Background: MicroRNAs (miRNAs) are known to regulate various biological processes, including expression of cellular gene and virus-induced inflammation. Recently, studies have indicated that some miRNAs could regulate influenza virus replication. Due to differential sensitivities of influenza A virus strains to different species (avian and mammalian), variations in host responses may be observed. Therefore, we investigated and compared the differences in global host miRNA expression in mouse lungs infected with wild type low pathogenicity A/Aquatic bird/Korea/w81/2005 (H5N2) (w81) or mouse-adapted virulent A/Aquatic bird /Korea/ma81/2007 (H5N2) (ma81) virus.

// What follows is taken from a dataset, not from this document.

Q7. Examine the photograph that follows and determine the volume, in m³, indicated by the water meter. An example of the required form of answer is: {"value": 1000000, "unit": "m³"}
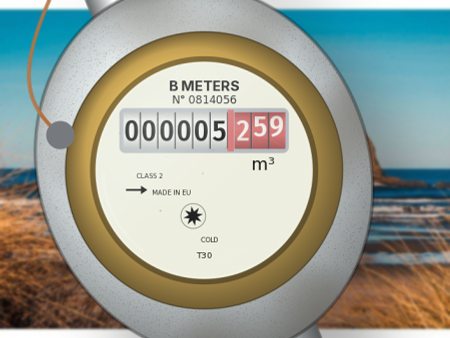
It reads {"value": 5.259, "unit": "m³"}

Results: Although the mice infected with ma81 exhibited much greater mortality than w81-infected mice, the parental w81 virus induced a higher number of differentially expressed miRNAs compared to the ma81 virus. Between these 2 viruses, a total of 27 and 20 miRNAs were commonly expressed at 1 dpi and 3 dpi, respectively. It is noteworthy that only 9 miRNAs (miR-100-5p, miR-130a-5p, miR-146b-3p, miR-147-3p, miR-151-5p, miR-155-3p, miR-223-3p, miR-301a-3p, and miR-495-3p) were significantly upregulated in both lungs infected with either wild type w81 or the mouse-adapted ma81 strain at both time points. Notably, expression levels of miR-147-3p, miR-151-5p, miR-155-3p, and miR-223-3p were higher in the lungs of mice infected with the ma81 virus than those infected with the w81 virus. To identify potential roles of these miRNAs in regulating influenza virus replication, each group of mice was intranasally treated with each inhibitor of specifically targeting 4 miRNAs, and then challenged with 5 mouse lethal dose 50% (MLD50) of the virulent ma81 virus on the following day. Although the specific miRNA inhibitors could not completely attenuate mortality or reduce viral replication, the miR-151-5p- and miR-223-3p-inhibitors reduced mortality of inoculated mice to 70% and substantially delayed death. Conclusions: Our results suggest that the mammalian adaptation of avian influenza A virus results in a different miRNA expression pattern in lungs of virus-infected mice compared with its parental strain, and use of specific miRNA inhibitors to target genes associated with the immune response or cell death may affect virulence and virus replication.